32nd INDIANA MONUMENT
While still stationed at Munfordville, Kentucky, Adolph Bloettner (August Blodner), a private of Company F, and a survivor of the action at Rowlett's Station, acquired a porous block of local outcrop limestone and sculptured a beautiful monument that was placed at Fort Willich in 1861 to honor those comrades killed in action while defending the bridge. He must have possessed considerable talent in his craft to produce such a heartfelt personal monument to his lost comrades. Carved in relief near the top, he placed an eagle with wings spread full, clutching a brace of cannon. Two stacks of cannonballs were paired below the artillery with unfurled American flags flanking each side. An olive sprig and an oak branch bordered the recess at each end. Just below this frieze the stone was worked to form the tablet on which, in German, he engraved an account of the battle and the names of the dead with their birth dates. The German inscription is translated as: "Here rest the first martyrs of the Thirty-second, the first German regiment of Indiana. They were fighting nobly in defense of the free Constitution of the United States of America. They fell on the 17th day of December, 1861, in the battle at Rowlett's Station, in which one regiment of Texas Rangers, two regiments of infantry, and six pieces of rebel artillery, in all over three thousand men, were defeated by five hundred German soldiers." [46]
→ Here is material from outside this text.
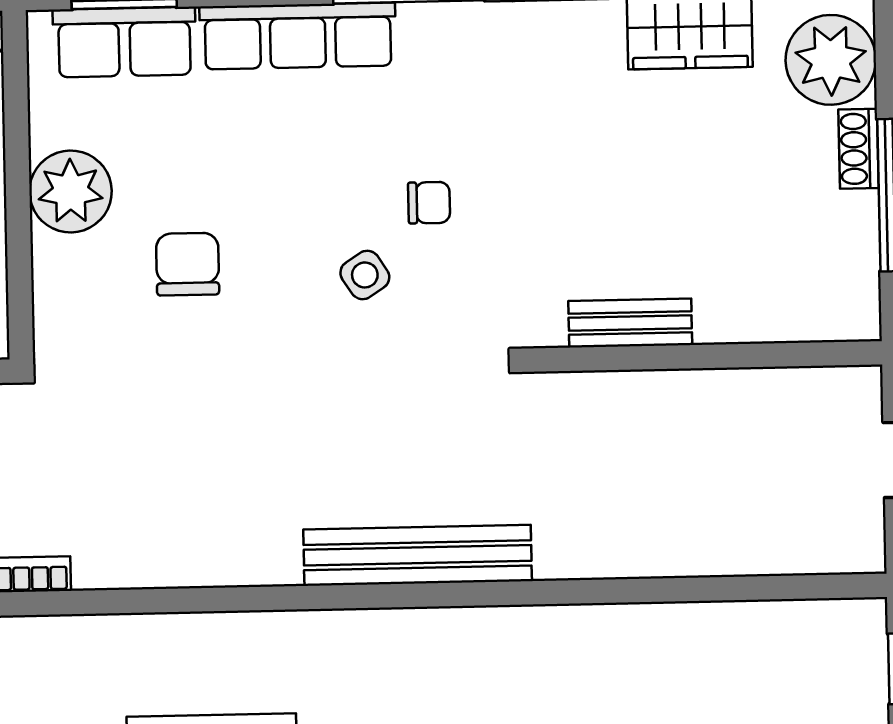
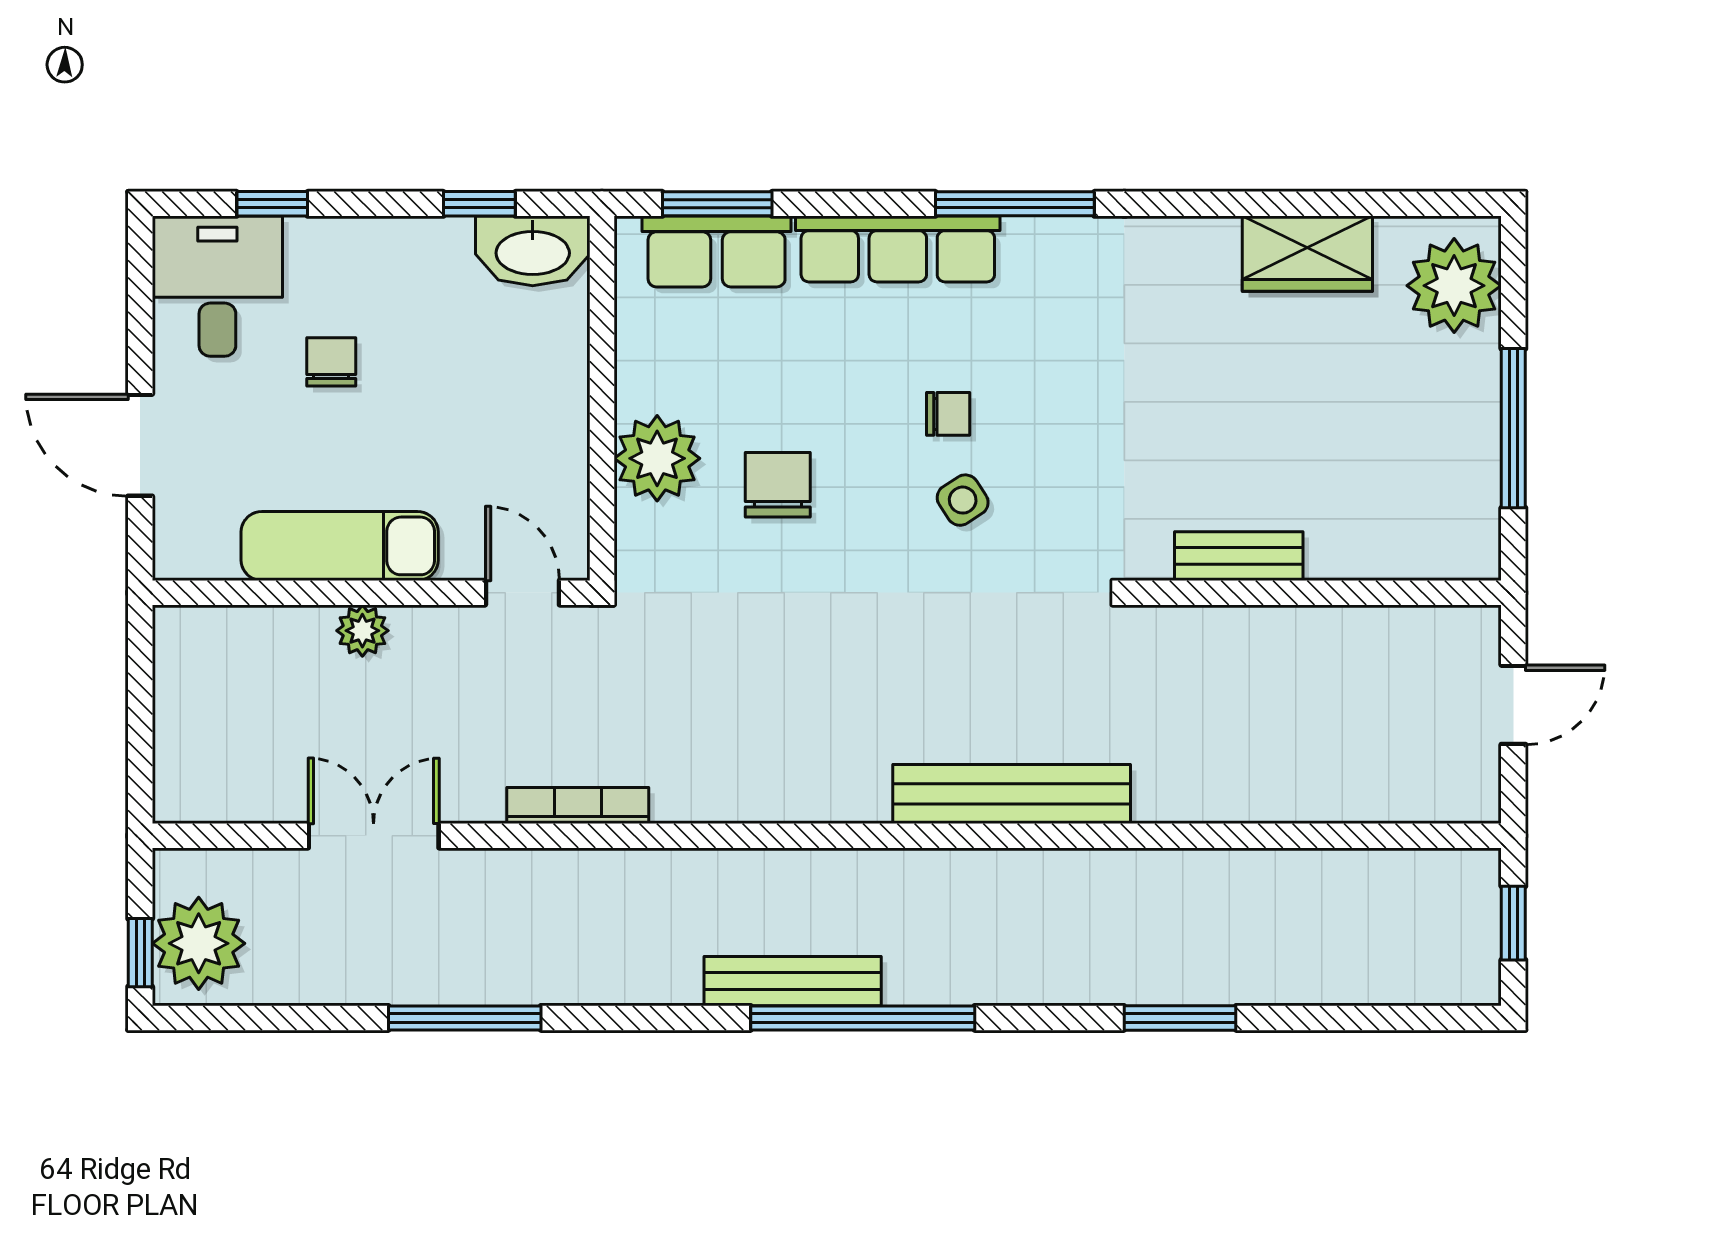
shoe rack: (858, 149) -> (1481, 379), removed
plant: (71, 191) -> (657, 458), moved
chair: (429, 203) -> (948, 414), moved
Once completed, the 32nd laid the monument flat upon the common grave of those men who died while the regiment occupied Ft. Willich. Other units were stationed at Ft. Willich during the course of the war, and a few more men were buried at the site. Some time after Buell's army marched forward to its destiny, the state of Kentucky enclosed the small cemetery within a wrought iron fence. In the early spring of 1867, efforts began to recover all Union dead for reburial in National Cemeteries. The state of Indiana debated purchasing the site of Ft. Willich for perpetual protection, but those plans never materialized. During the summer of 1867 the monument, along with fourteen sets of remains belonging to the 32nd, was removed from the Munfordville site to set astride the border of Sections B and C in the new National Cemetery within the confines of Cave Hill Cemetery at Louisville, Kentucky. [47] The stone now rests upright on a memorial base with an inscribed commemoration in English that states: "In memory of the First Victims of the 32. Reg. Indiana Vol. Who fell at the Battle of Rowlettd [sic] Station Dec. 17, 1861." Two of the names listed on the tombstone, those of Pvt. Theodore Schmidt and Lt. Max Sachs, were not among the remains removed from the fort. Their bodies had been transported to Cincinnati, Ohio, just after the battle and interred in that city on Dec. 20, 1861 and Dec. 22, 1861, respectively. [48] Those at rest under Kentucky soil at Cave Hill at least have home in sight and, just perhaps, they all somehow have the knowledge that the Union, for which they offered the ultimate sacrifice, is still intact. In the years to come, this beautiful memorial to heroes nearly forgotten, created through the devotion of a comrade, will cease to remind us of the ultimate sacrifice offered by the ancestors of family, friends and neighbors...even though we will always continue to receive the rewards of those offerings. As General Thomas J. Wood, a life-long resident of Munfordville, so eloquently stated in 1867, "Those brave men deserve to have a place in the history of the war and in the hearts of loyal men." We should feel honored and duty-bound to restore and maintain their memory. [49] |
Notes:
[46] Samuel W. Thomas, Cave Hill Cemetery, A Pictorial Guide and Its History, Cave Hill Cemetery Company, (Louisville, Kentucky 1985), 18. The name Adolph Bloettner does not appear on any company rosters or Indiana census records. There was an August Blodner (Bloedner) who transferred into Co. 'F' from Co. 'I' Jan. 18, 1862 while the regiment was still at Munfordville. This individual may possibly be the sculptor.